• **DOCUMENT SECTION**

Lastly, if I may, (which I may, because it is my blog) plug Better World Books again?  Buying from Better World Books is a win-win-win (that’s right, a 3-way win) for the buyer (me), the environment (recycled books), and literacy.  Proceeds go to literacy organizations.  Another thing I like is how they package the books.  5 or 6 books will be in a box about 6x8x8″, with very little, if any, padding.  And you only pay the carbon offset for postage.  Whoever thought of it is a genius.  I’ll have to do a little research and find out!!  Tell you later!

Off to work now!

I am reading…

2009/11/09

In the Cellar by German intellectual/writer/philosopher/linguist Jan Philipp Reemtsma.  It is about his own kidnapping in 1996.  I understand he’s a bit of a controversial figure.  The link I provided is from a magazine to which he is a contributor.  Wikipedia was in German, and its portrayal (after Google translation) was slightly confusing because of the crude translation and not complementary at all.  I definitely want to know more about this gentleman.  After I read his book I will do more research on him and his writings.  

I’m finding his book very interesting.  It was translated beautifully by Carol Brown Janeway.  I like the writing; it is obviously intelligent.  He recounts his thoughts, his misperceptions, and his attempt to resist identifying with his kidnappers while in captivity.  I am about half way through it.  Because of his strong literary background, he refers to many literary luminaries of all nationalities, which also interests me.

So, back to the book, then off to bed!

• **TASK GOAL**
Reproduce word for word the stretch of the blog post from "Lastly, if I" through "to work now!".

• **MATERIAL**
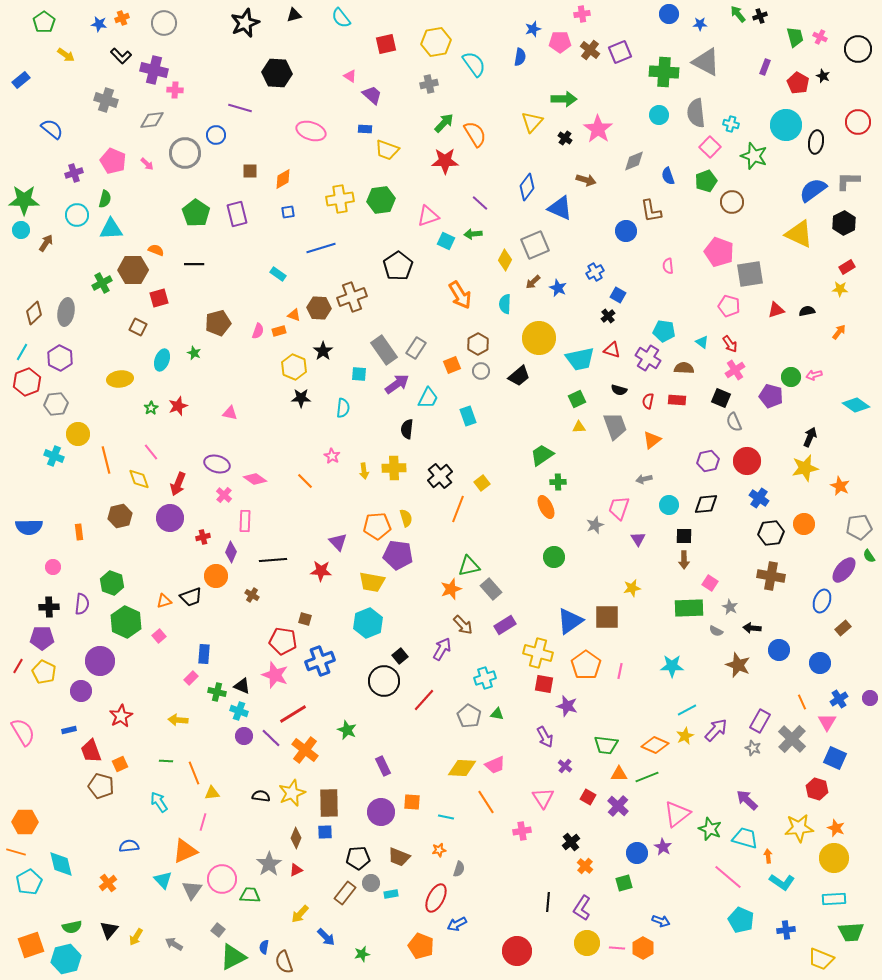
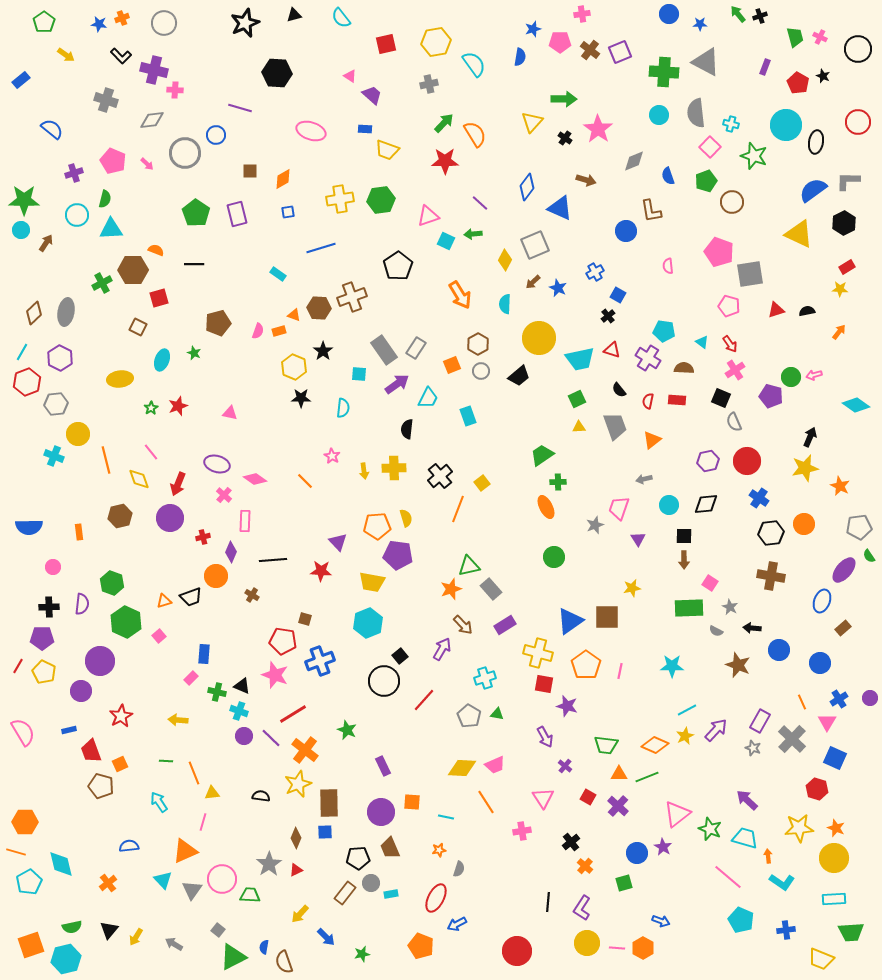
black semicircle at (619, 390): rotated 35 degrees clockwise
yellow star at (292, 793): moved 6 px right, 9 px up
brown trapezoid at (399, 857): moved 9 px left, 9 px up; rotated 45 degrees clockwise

• **SOLUTION FOR THIS EXERCISE**
Lastly, if I may, (which I may, because it is my blog) plug Better World Books again?  Buying from Better World Books is a win-win-win (that’s right, a 3-way win) for the buyer (me), the environment (recycled books), and literacy.  Proceeds go to literacy organizations.  Another thing I like is how they package the books.  5 or 6 books will be in a box about 6x8x8″, with very little, if any, padding.  And you only pay the carbon offset for postage.  Whoever thought of it is a genius.  I’ll have to do a little research and find out!!  Tell you later!

Off to work now!